» Records shown

^^^^

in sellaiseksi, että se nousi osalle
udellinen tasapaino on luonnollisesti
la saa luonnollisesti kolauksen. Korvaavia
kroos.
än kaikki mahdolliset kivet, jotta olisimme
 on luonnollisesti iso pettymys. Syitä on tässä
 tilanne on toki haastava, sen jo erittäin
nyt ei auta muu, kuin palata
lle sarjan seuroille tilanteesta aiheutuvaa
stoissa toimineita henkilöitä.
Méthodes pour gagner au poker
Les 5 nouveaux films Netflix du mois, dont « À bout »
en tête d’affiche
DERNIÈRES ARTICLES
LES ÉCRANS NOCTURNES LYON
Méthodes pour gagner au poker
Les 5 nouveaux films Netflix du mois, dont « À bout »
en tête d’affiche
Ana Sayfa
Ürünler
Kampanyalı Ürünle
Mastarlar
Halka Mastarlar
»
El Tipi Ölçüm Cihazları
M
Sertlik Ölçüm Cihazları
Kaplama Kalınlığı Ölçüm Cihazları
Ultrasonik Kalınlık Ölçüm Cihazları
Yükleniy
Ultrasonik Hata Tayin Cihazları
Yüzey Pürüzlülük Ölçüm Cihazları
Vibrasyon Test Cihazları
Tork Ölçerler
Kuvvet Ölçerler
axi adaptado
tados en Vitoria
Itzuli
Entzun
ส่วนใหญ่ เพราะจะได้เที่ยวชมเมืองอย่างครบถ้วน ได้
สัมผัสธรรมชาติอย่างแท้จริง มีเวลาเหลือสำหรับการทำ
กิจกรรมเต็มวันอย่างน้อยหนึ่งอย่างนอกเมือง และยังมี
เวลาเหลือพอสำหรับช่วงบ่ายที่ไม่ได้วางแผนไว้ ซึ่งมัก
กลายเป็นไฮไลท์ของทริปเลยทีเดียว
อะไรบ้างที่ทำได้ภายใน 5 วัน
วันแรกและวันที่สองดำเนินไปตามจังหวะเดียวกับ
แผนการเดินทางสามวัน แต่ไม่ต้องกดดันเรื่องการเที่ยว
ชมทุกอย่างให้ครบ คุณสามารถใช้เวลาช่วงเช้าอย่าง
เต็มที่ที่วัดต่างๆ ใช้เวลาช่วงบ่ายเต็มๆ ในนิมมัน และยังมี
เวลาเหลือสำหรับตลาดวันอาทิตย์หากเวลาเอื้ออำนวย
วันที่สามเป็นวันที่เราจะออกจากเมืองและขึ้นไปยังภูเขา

^^^^

» To-do item
Retype the line containing "än kaikki mahdolliset kivet, jotta olisimme" and all the lines after it, ending with the final line of the material, exactly.

» Task solution
än kaikki mahdolliset kivet, jotta olisimme
 on luonnollisesti iso pettymys. Syitä on tässä
 tilanne on toki haastava, sen jo erittäin
nyt ei auta muu, kuin palata
lle sarjan seuroille tilanteesta aiheutuvaa
stoissa toimineita henkilöitä.
Méthodes pour gagner au poker
Les 5 nouveaux films Netflix du mois, dont « À bout »
en tête d’affiche
DERNIÈRES ARTICLES
LES ÉCRANS NOCTURNES LYON
Méthodes pour gagner au poker
Les 5 nouveaux films Netflix du mois, dont « À bout »
en tête d’affiche
Ana Sayfa
Ürünler
Kampanyalı Ürünle
Mastarlar
Halka Mastarlar
»
El Tipi Ölçüm Cihazları
M
Sertlik Ölçüm Cihazları
Kaplama Kalınlığı Ölçüm Cihazları
Ultrasonik Kalınlık Ölçüm Cihazları
Yükleniy
Ultrasonik Hata Tayin Cihazları
Yüzey Pürüzlülük Ölçüm Cihazları
Vibrasyon Test Cihazları
Tork Ölçerler
Kuvvet Ölçerler
axi adaptado
tados en Vitoria
Itzuli
Entzun
ส่วนใหญ่ เพราะจะได้เที่ยวชมเมืองอย่างครบถ้วน ได้
สัมผัสธรรมชาติอย่างแท้จริง มีเวลาเหลือสำหรับการทำ
กิจกรรมเต็มวันอย่างน้อยหนึ่งอย่างนอกเมือง และยังมี
เวลาเหลือพอสำหรับช่วงบ่ายที่ไม่ได้วางแผนไว้ ซึ่งมัก
กลายเป็นไฮไลท์ของทริปเลยทีเดียว
อะไรบ้างที่ทำได้ภายใน 5 วัน
วันแรกและวันที่สองดำเนินไปตามจังหวะเดียวกับ
แผนการเดินทางสามวัน แต่ไม่ต้องกดดันเรื่องการเที่ยว
ชมทุกอย่างให้ครบ คุณสามารถใช้เวลาช่วงเช้าอย่าง
เต็มที่ที่วัดต่างๆ ใช้เวลาช่วงบ่ายเต็มๆ ในนิมมัน และยังมี
เวลาเหลือสำหรับตลาดวันอาทิตย์หากเวลาเอื้ออำนวย
วันที่สามเป็นวันที่เราจะออกจากเมืองและขึ้นไปยังภูเขา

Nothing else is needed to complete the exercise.